---- DATASET EXTRACT

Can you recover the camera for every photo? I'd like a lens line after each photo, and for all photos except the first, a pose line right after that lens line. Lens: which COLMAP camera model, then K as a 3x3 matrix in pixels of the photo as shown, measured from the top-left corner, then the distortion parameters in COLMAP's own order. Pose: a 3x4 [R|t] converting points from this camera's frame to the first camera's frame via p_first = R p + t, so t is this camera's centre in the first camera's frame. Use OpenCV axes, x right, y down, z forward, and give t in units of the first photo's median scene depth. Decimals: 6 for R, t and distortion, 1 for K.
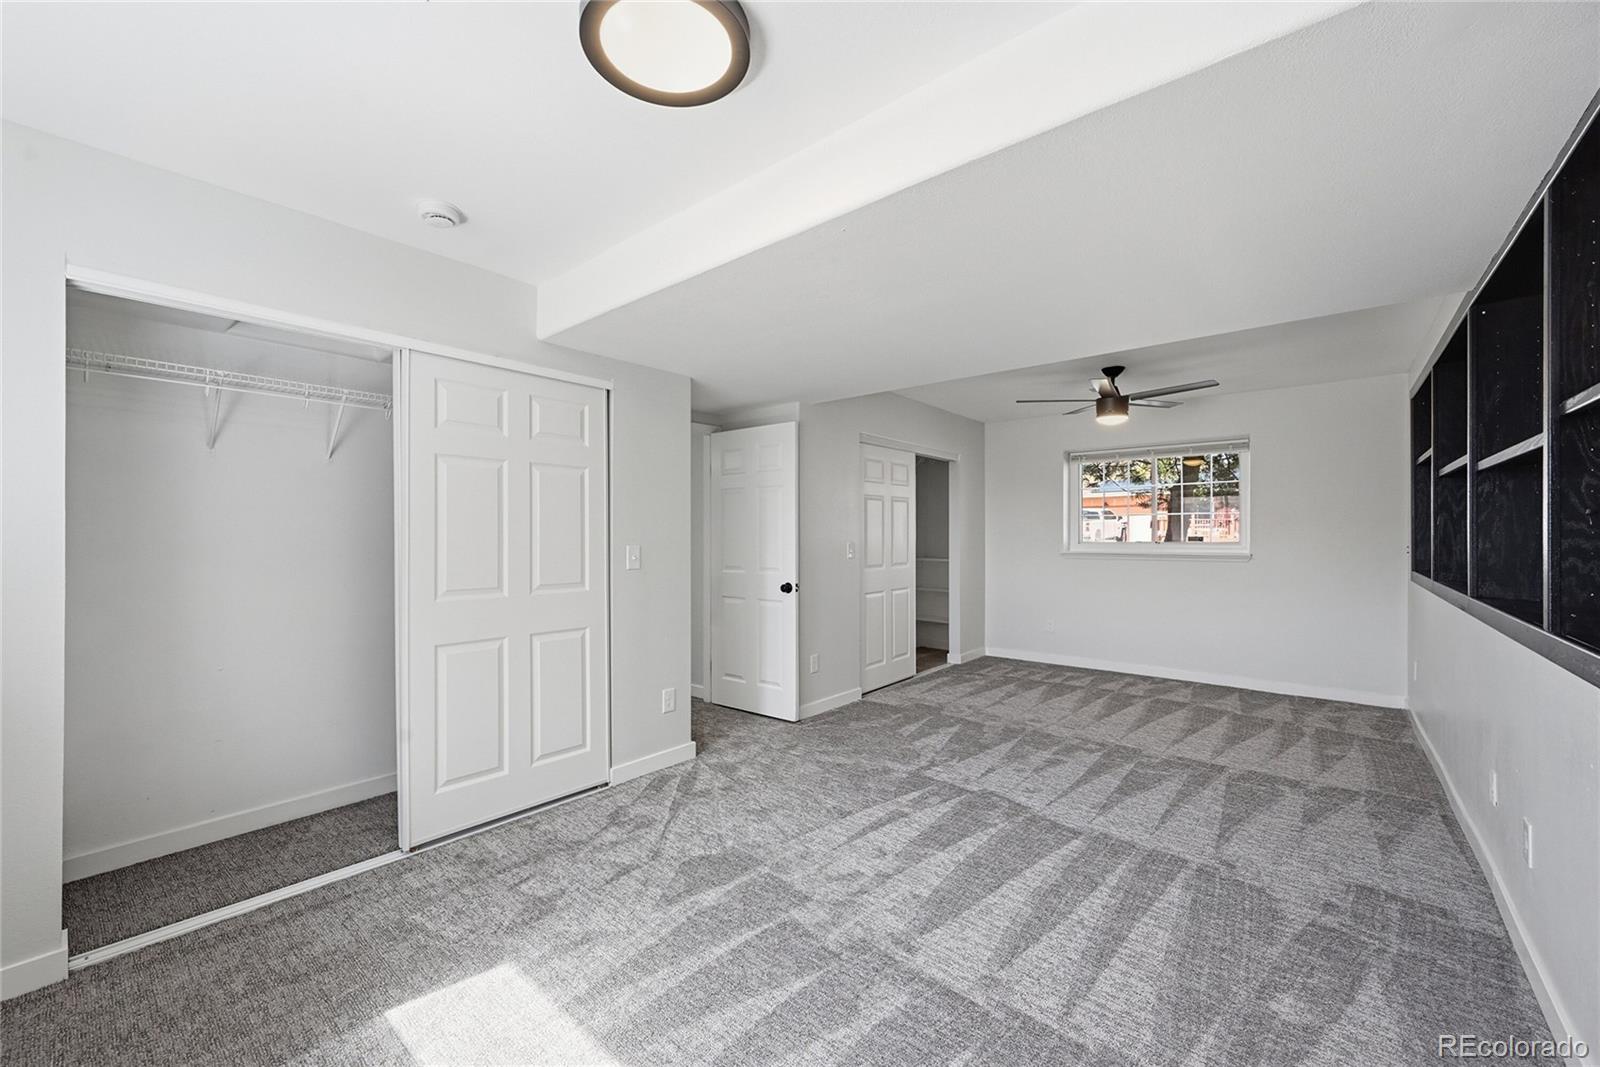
lens RADIAL K [[630.3, 0, 802.9], [0, 630.3, 533.0], [0, 0, 1]] dist [-0.006349, 0.000129]
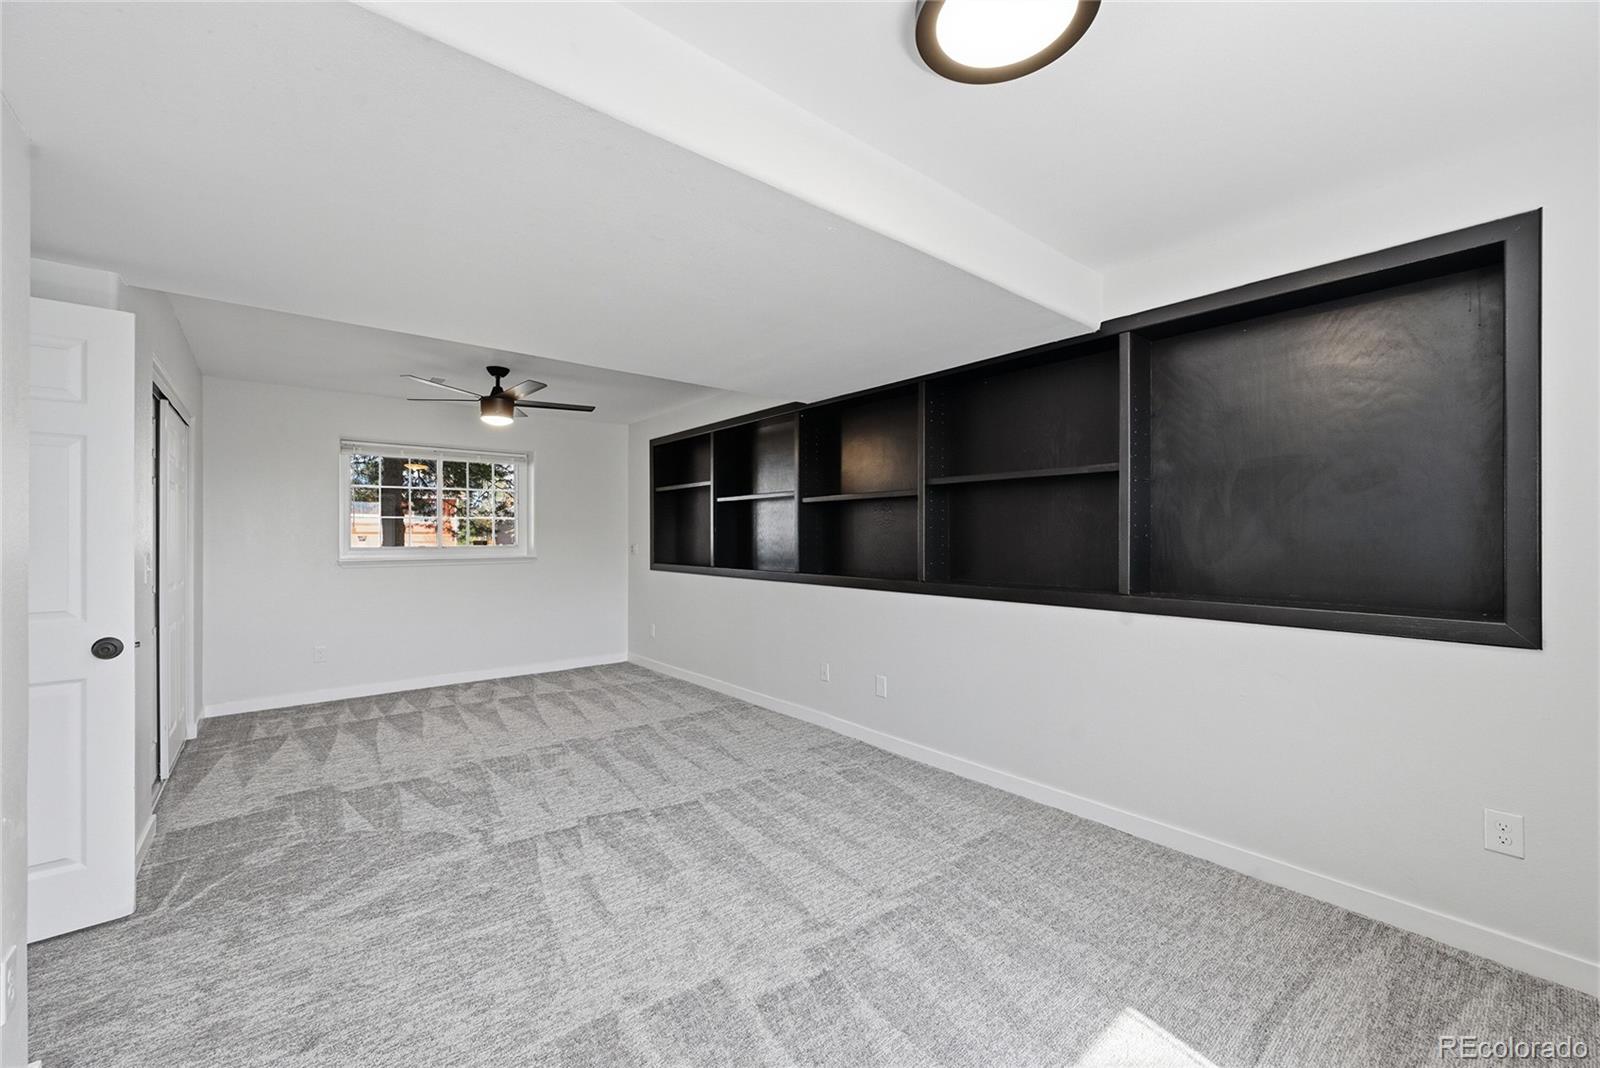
lens RADIAL K [[630.3, 0, 803.3], [0, 630.3, 535.4], [0, 0, 1]] dist [-0.006349, 0.000129]
pose [[0.180252, 0.001729, 0.983619, -0.489316], [0.003872, 0.999989, -0.002468, 0.003112], [-0.983613, 0.004254, 0.180243, 0.466649]]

--------

### YOUR OBJECTIVE
All of the preceding material should be output verbatim, with the pictures excluded.

### RESULT FOR THIS EXERCISE
Can you recover the camera for every photo? I'd like a lens line after each photo, and for all photos except the first, a pose line right after that lens line. Lens: which COLMAP camera model, then K as a 3x3 matrix in pixels of the photo as shown, measured from the top-left corner, then the distortion parameters in COLMAP's own order. Pose: a 3x4 [R|t] converting points from this camera's frame to the first camera's frame via p_first = R p + t, so t is this camera's centre in the first camera's frame. Use OpenCV axes, x right, y down, z forward, and give t in units of the first photo's median scene depth. Decimals: 6 for R, t and distortion, 1 for K.
lens RADIAL K [[630.3, 0, 802.9], [0, 630.3, 533.0], [0, 0, 1]] dist [-0.006349, 0.000129]
lens RADIAL K [[630.3, 0, 803.3], [0, 630.3, 535.4], [0, 0, 1]] dist [-0.006349, 0.000129]
pose [[0.180252, 0.001729, 0.983619, -0.489316], [0.003872, 0.999989, -0.002468, 0.003112], [-0.983613, 0.004254, 0.180243, 0.466649]]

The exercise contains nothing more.